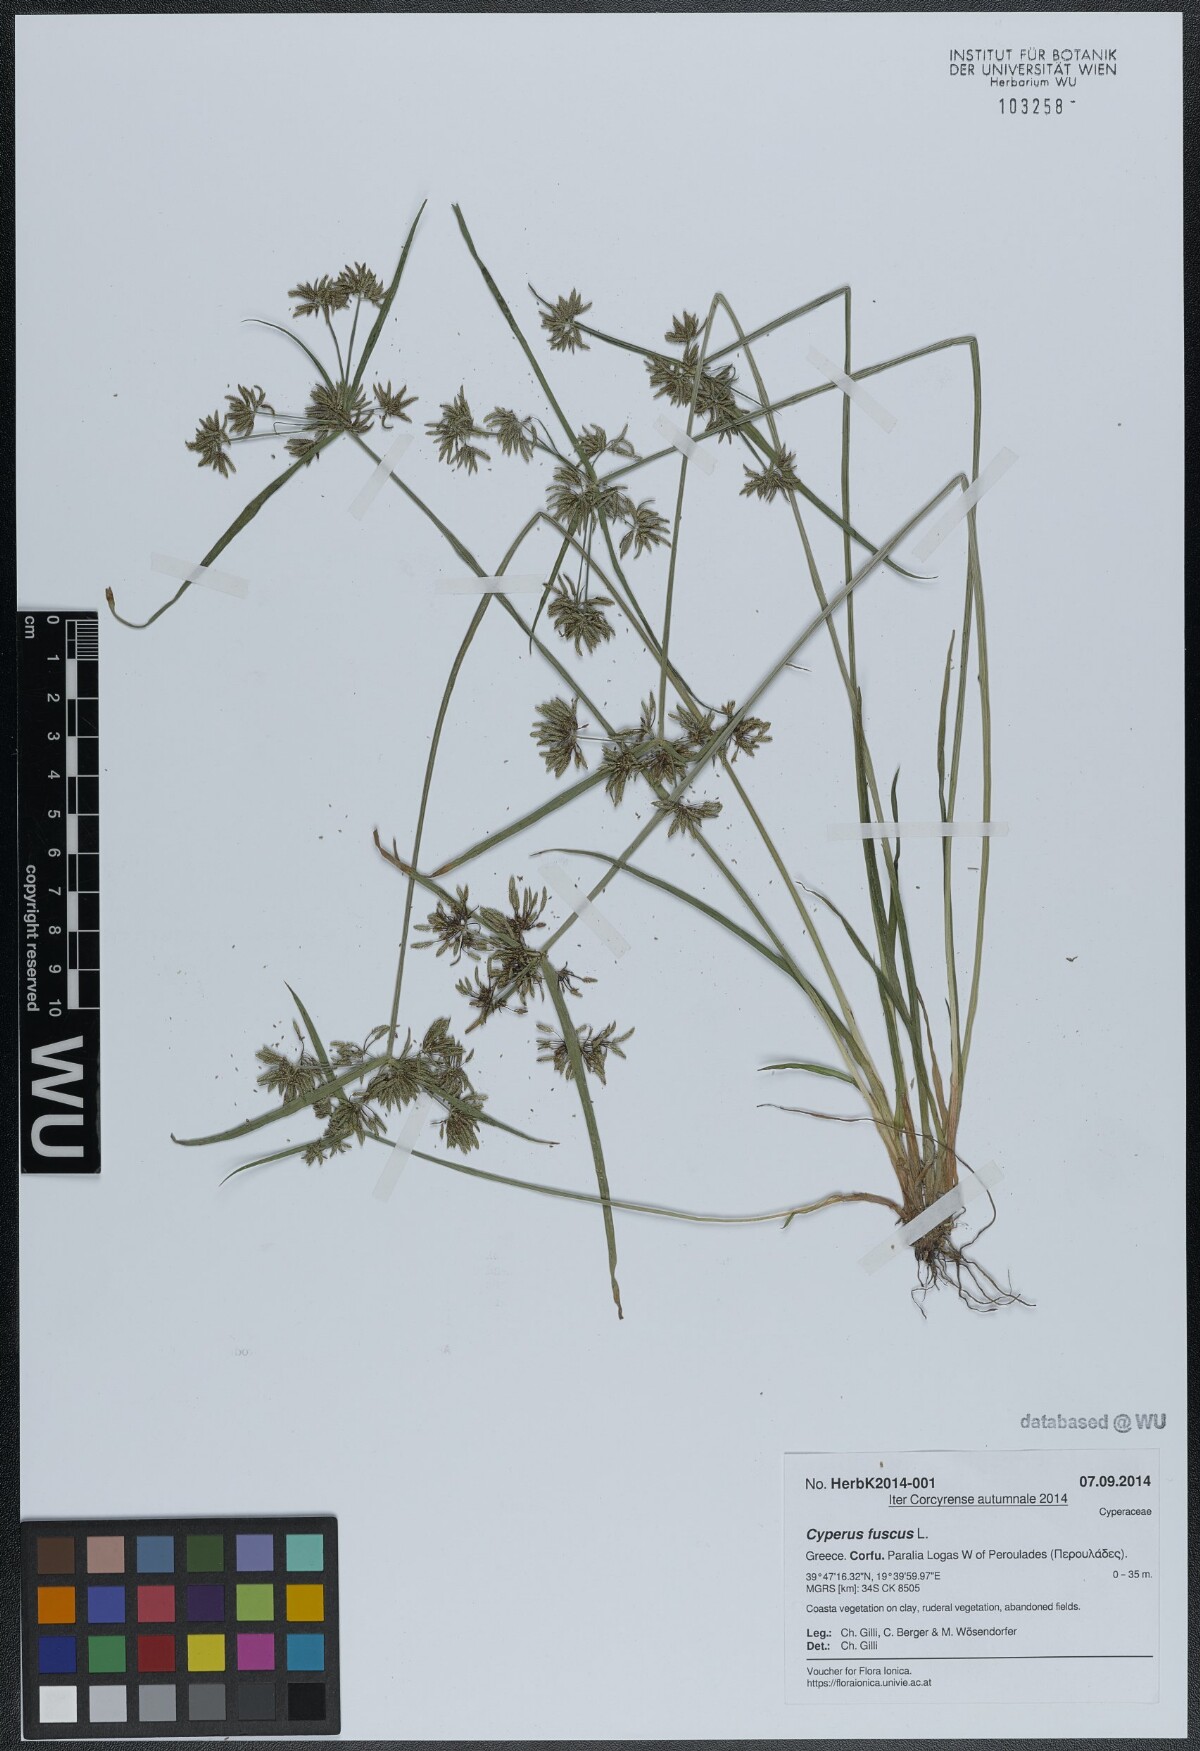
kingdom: Plantae
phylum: Tracheophyta
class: Liliopsida
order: Poales
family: Cyperaceae
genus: Cyperus
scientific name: Cyperus fuscus
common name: Brown galingale
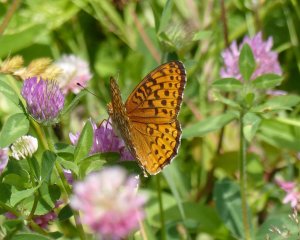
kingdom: Animalia
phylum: Arthropoda
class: Insecta
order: Lepidoptera
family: Nymphalidae
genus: Speyeria
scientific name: Speyeria atlantis
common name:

···

**What is needed:** Reproduce word for word every text line in the entries above, omitting the pictures.

**Exercise result:**
kingdom: Plantae
phylum: Tracheophyta
class: Liliopsida
order: Poales
family: Cyperaceae
genus: Cyperus
scientific name: Cyperus fuscus
common name: Brown galingale
kingdom: Animalia
phylum: Arthropoda
class: Insecta
order: Lepidoptera
family: Nymphalidae
genus: Speyeria
scientific name: Speyeria atlantis
common name:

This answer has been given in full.